Vaping Hospitalised Man And Left Him With Hole In His Lung After E-Cigarette Leaked Burning Nicotine

A father-of-three was hospitalised after his electronic cigarette spilled hot liquid nicotine down his throat, burning a hole in his right lung.

Richard Courtney, from Surrey, bought the £100 device in an attempt to give up smoking.

E-cigarettes work by vaporizing a solution that usually contains nicotine. The cartridge contains a liquid nicotine containing either propylene glycol or glycerine and water and when a user sucks on the device, the liquid is heated up and turned it into water vapour.

He told The Sun: “I started vaping to try to give up after 16 years of smoking. I can’t believe it put me in hospital.”

When he couldn’t breathe a day after the incident, he went to hospital where he was told his right lung was working at just 25% capacity.

He added: “One of the nurses there put my vape on an oxygen tube and showed that it was spitting liquid out.”

Courtney spent two nights in a Redhill hospital before being discharged with an inhaler. But while the 33-year-old has been put off e-cigarettes, he is back to smoking roll-ups.

The Chinese manufacturer of the e-cigarette, KangerTech, has not responded to requests for comment.

It’s not the first time vaping has been linked to an injury. In July James Lauria was left with first-degree burns and a hole in the roof of his mouth after his e-cigarette “blew up” in his face.

Lauria, of Alabama, was airlifted to hospital, where he spent a week in intensive care.

Speaking to Fox 5 News, his father Ed revealed his son had: "Burns to his hand and a fractured neck and finger, and burns to his cornea.

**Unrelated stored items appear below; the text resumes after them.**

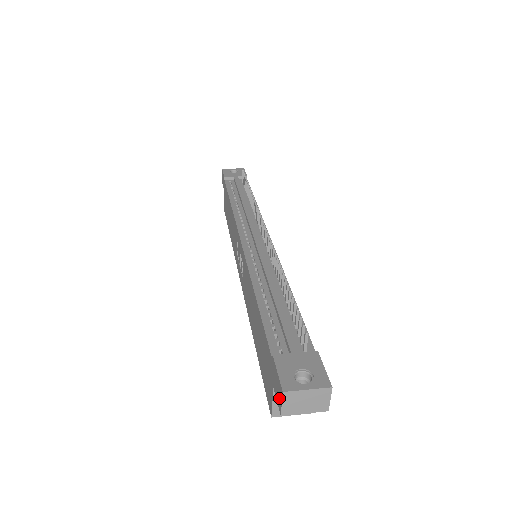
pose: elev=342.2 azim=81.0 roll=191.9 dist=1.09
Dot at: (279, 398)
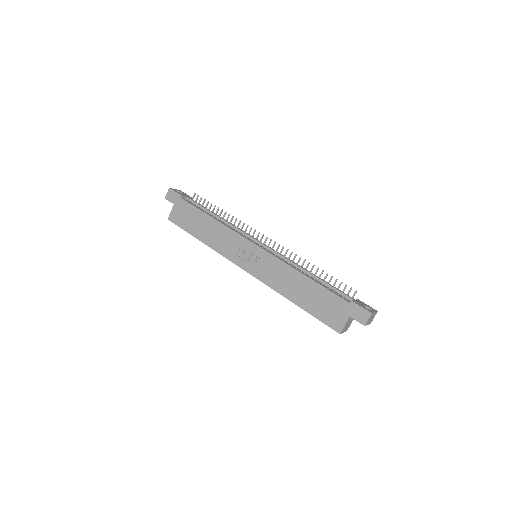
Dot at: (364, 318)
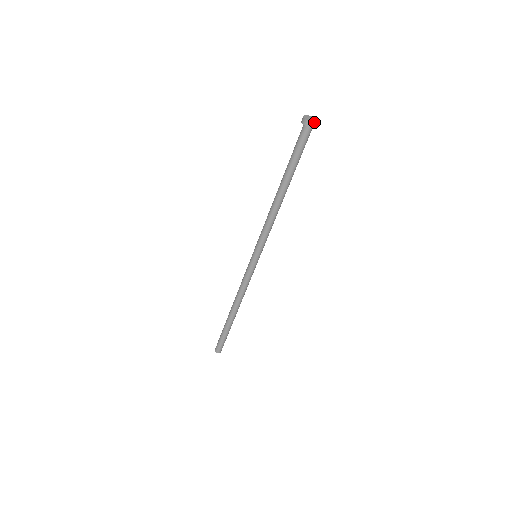
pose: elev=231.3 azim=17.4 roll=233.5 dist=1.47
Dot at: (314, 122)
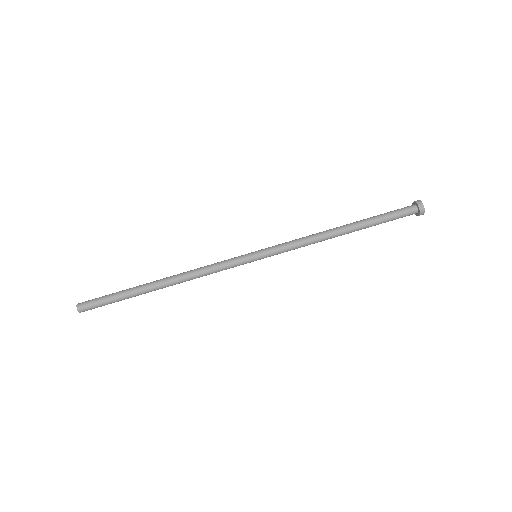
Dot at: occluded
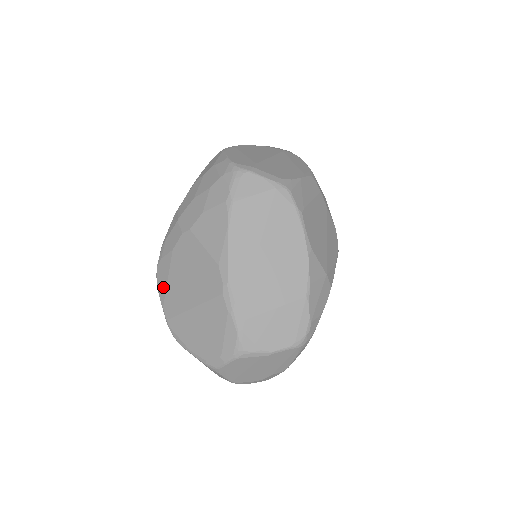
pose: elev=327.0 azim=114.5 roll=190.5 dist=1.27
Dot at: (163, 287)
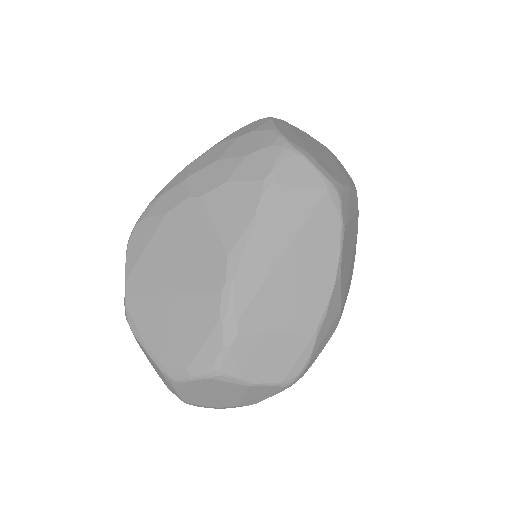
Dot at: (135, 254)
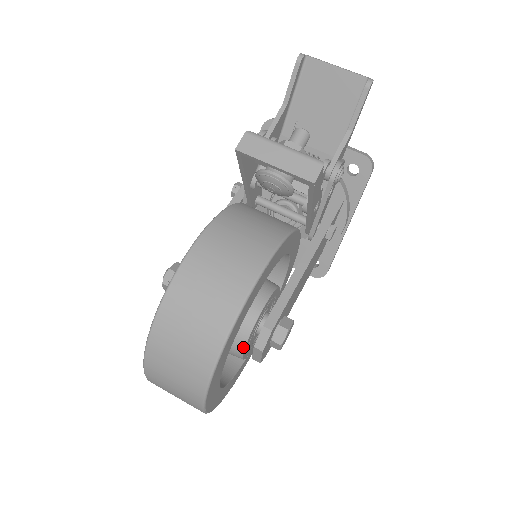
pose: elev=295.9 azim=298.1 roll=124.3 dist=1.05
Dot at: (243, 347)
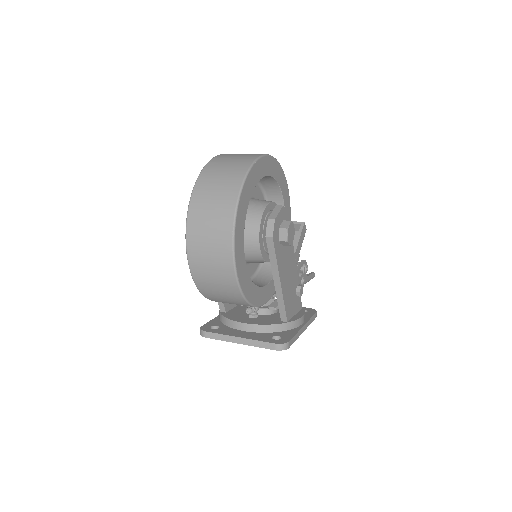
Dot at: (269, 202)
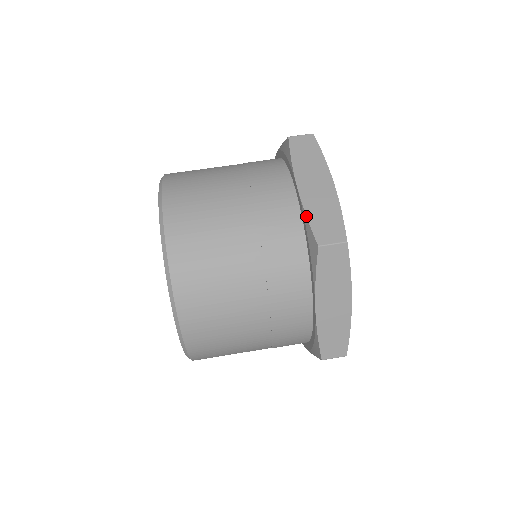
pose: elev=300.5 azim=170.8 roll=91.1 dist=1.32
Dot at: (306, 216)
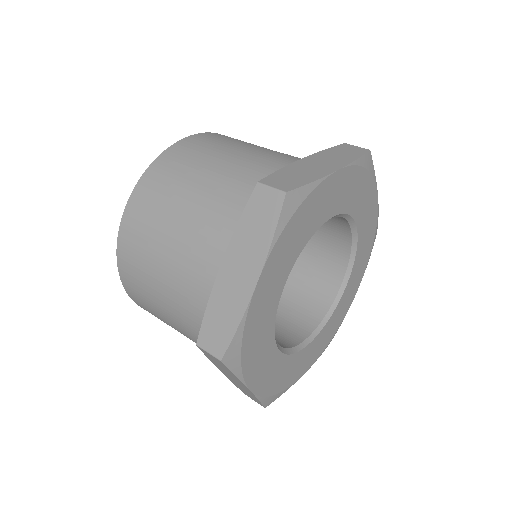
Dot at: (280, 169)
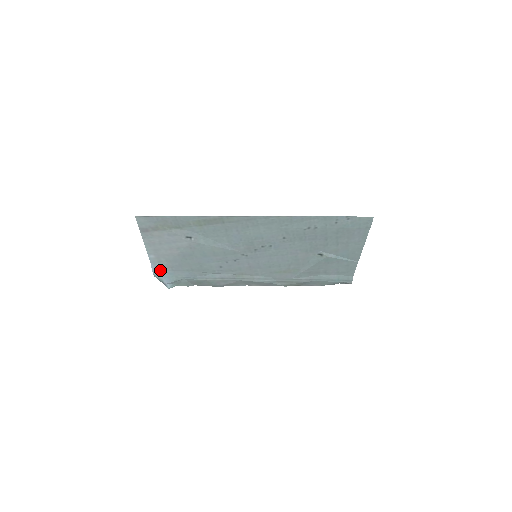
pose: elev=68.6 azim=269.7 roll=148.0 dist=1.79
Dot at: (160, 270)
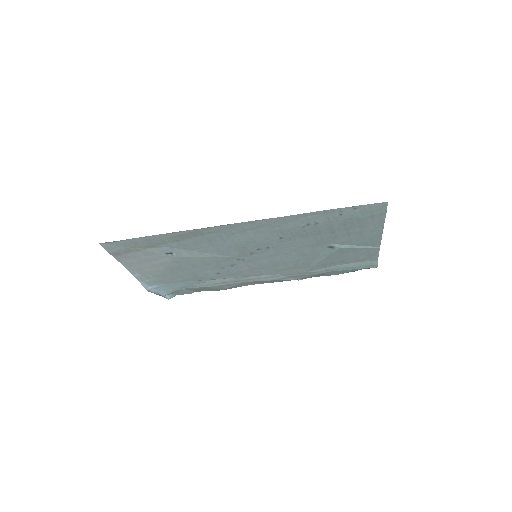
Dot at: (152, 285)
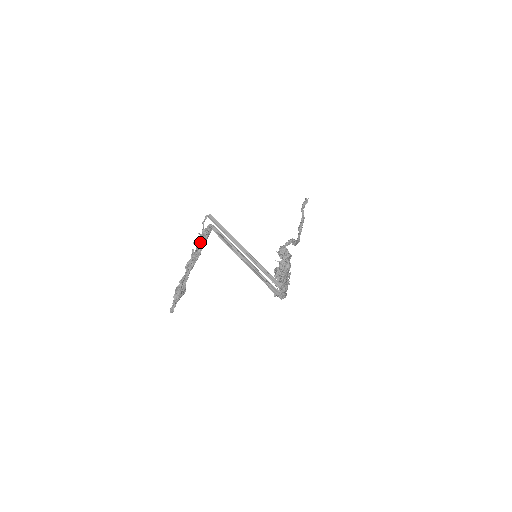
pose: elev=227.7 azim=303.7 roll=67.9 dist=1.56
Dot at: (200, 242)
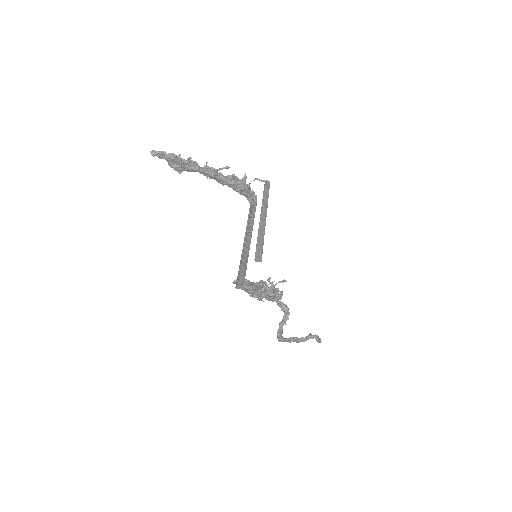
Dot at: (238, 179)
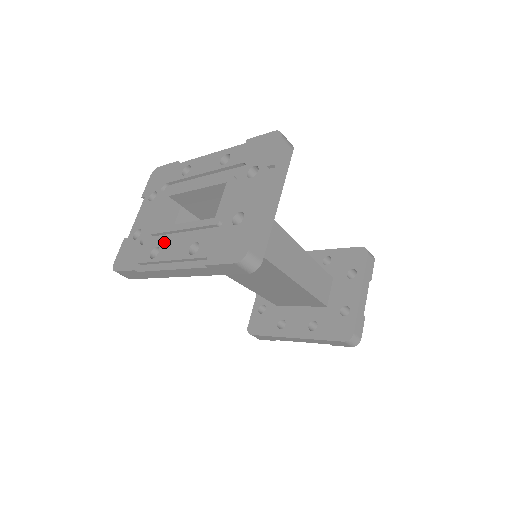
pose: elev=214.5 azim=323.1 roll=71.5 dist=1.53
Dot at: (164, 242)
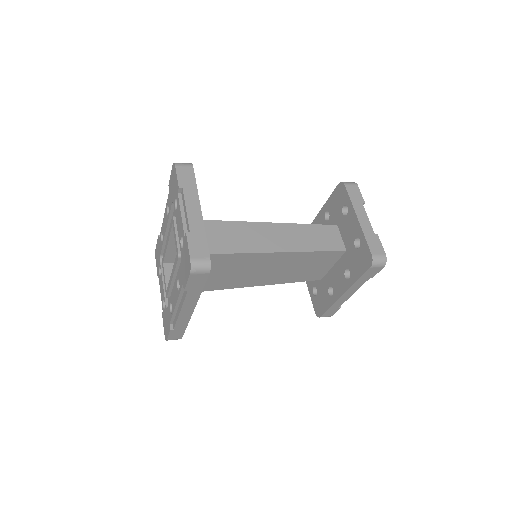
Dot at: (171, 296)
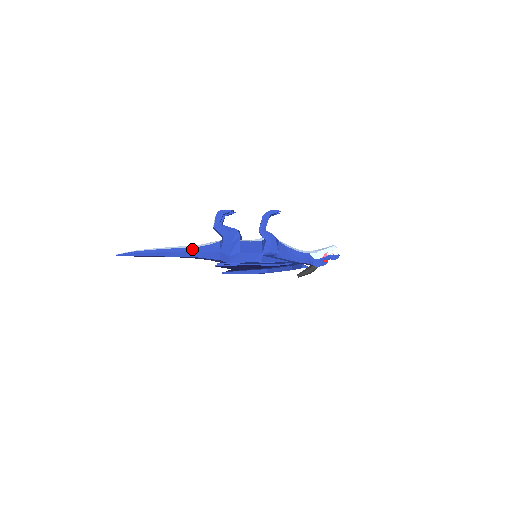
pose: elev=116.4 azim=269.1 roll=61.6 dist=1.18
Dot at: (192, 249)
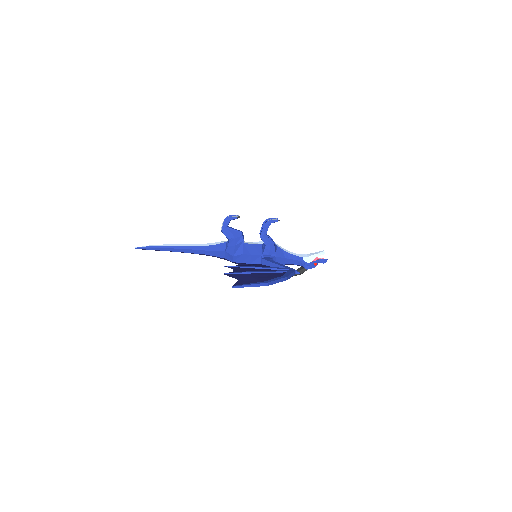
Dot at: (201, 247)
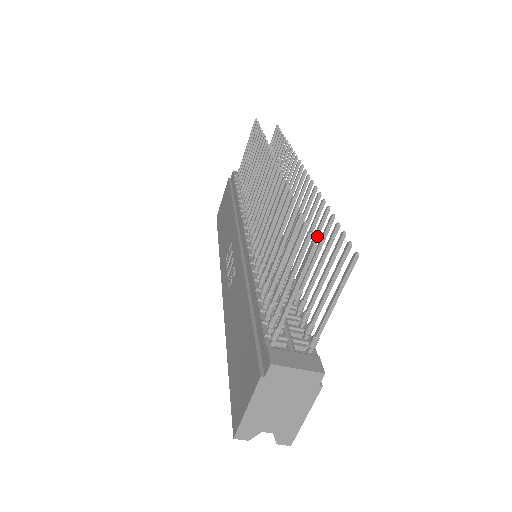
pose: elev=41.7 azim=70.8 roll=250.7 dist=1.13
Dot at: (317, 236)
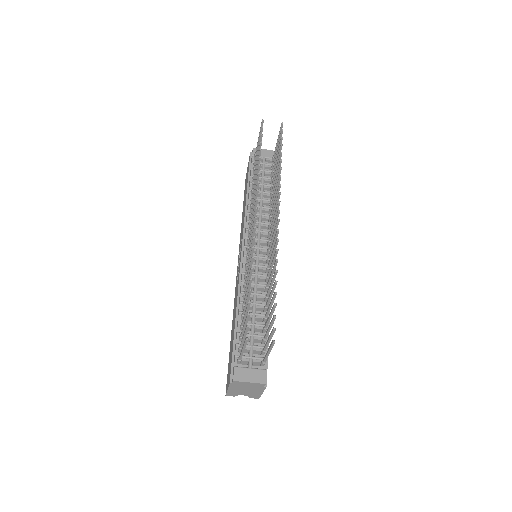
Dot at: (273, 292)
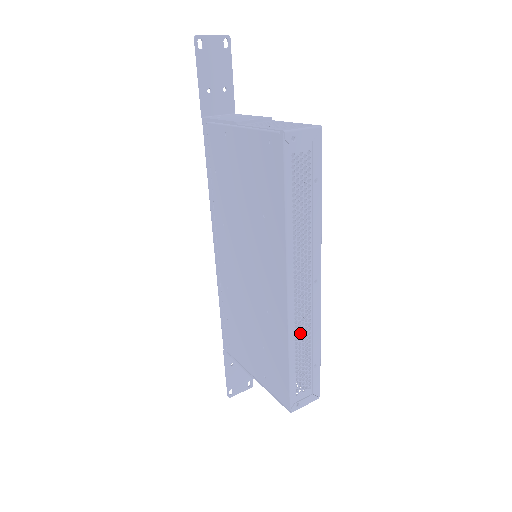
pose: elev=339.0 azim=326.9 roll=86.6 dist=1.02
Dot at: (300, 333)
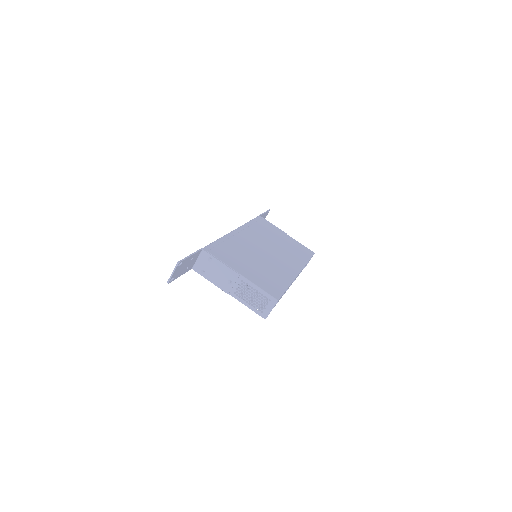
Dot at: occluded
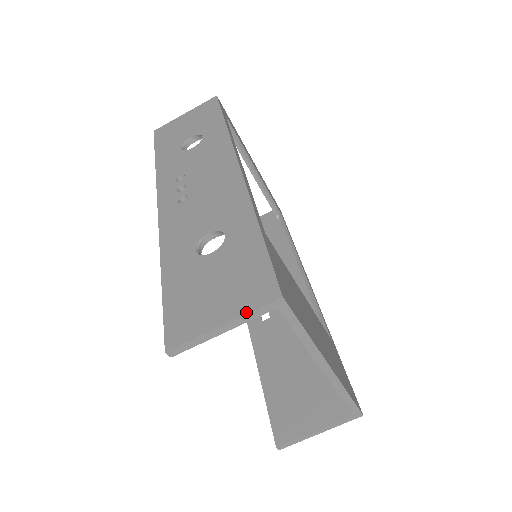
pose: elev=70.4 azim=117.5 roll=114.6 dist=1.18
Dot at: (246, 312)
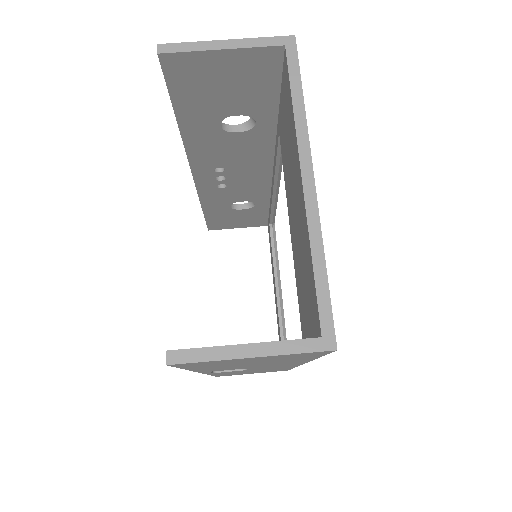
Dot at: (254, 39)
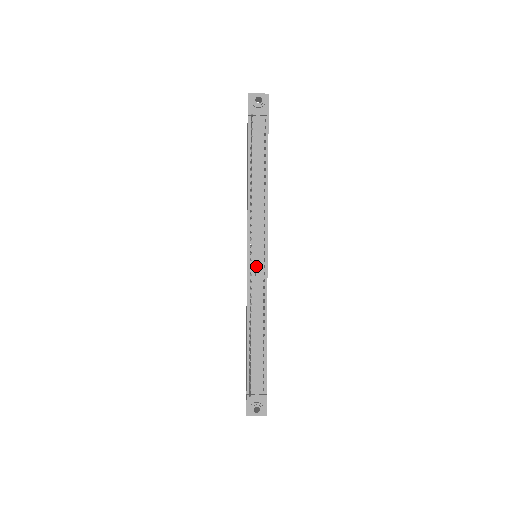
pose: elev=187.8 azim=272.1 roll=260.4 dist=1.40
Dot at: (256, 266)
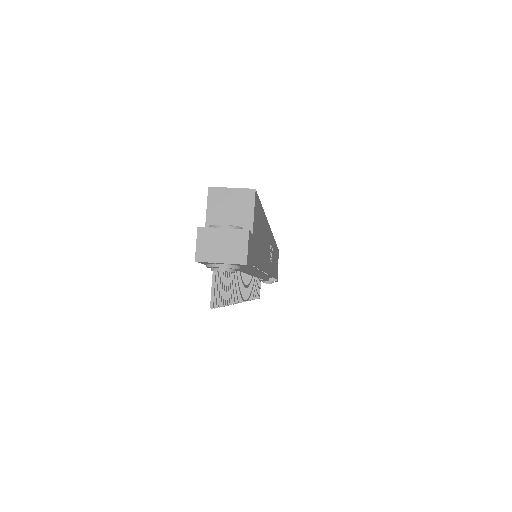
Dot at: occluded
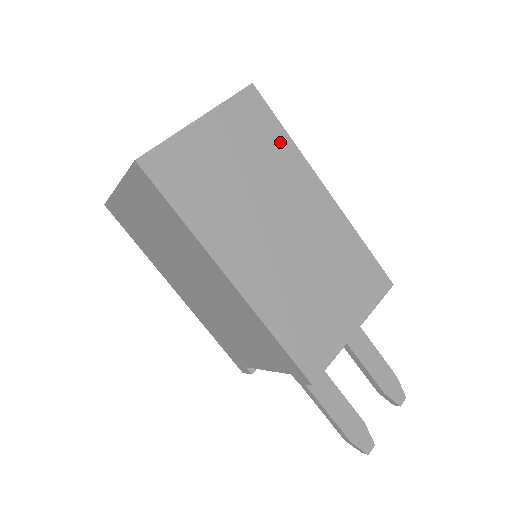
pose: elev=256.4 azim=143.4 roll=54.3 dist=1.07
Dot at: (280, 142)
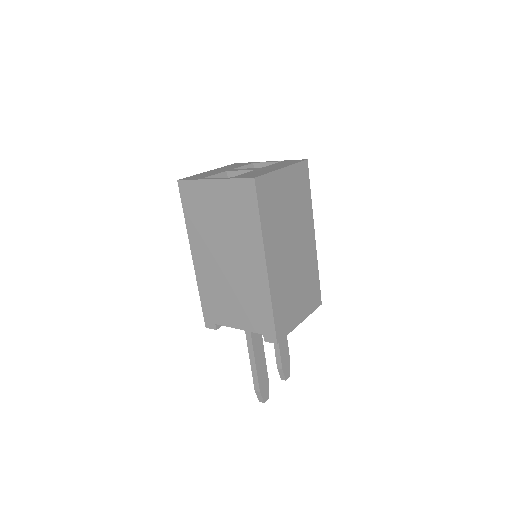
Dot at: (307, 199)
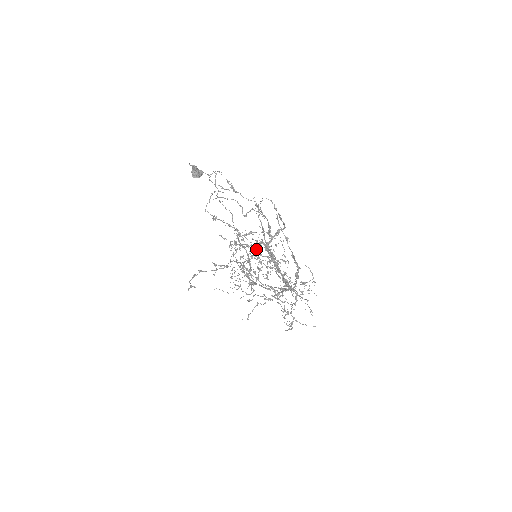
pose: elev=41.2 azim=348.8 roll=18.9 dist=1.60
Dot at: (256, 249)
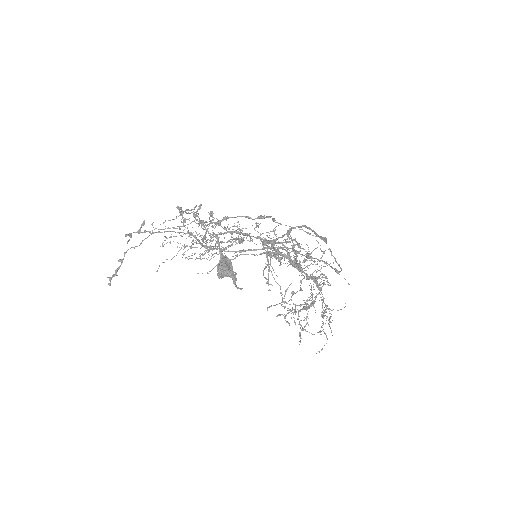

It blew a hole through his pallet and at the same time, flames went down and he got first-degree burns on his chest and up on his face. It forced his front tooth up into his gum- out of sight -and chipped the other one and damaged a few other lower teeth."

There are an estimated 2.1million e-cigarette users in the UK.


15 Undeniable Facts About Smoking

E-cigarettes are generally seen to be a healthier alternative to traditional cigarettes, which are known for their harmful carcinogenic chemicals.

But at present the e-cigarette industry is not regulated, and so there is no long term data to reassure users about the safety of the products.

Scientists pointed out that while eliminating many of the toxic compounds found in tobacco, e-cigarettes delivered highly addictive "pure nicotine".

In mice, nicotine was found to alter brain biochemistry and prime the animals to develop a need for cocaine.

Analysis of human data suggested it had the same effect in people, with cocaine addiction rates highest among former cigarette smokers.

"Our findings provided a biological basis for the sequence of drug use observed in people," US neuroscientist Professor Eric Kandel, who conducted the research with his wife, Dr Denise Kandel, said.

"One drug alters the brain's circuitry in a way that enhances the effects of a subsequent drug."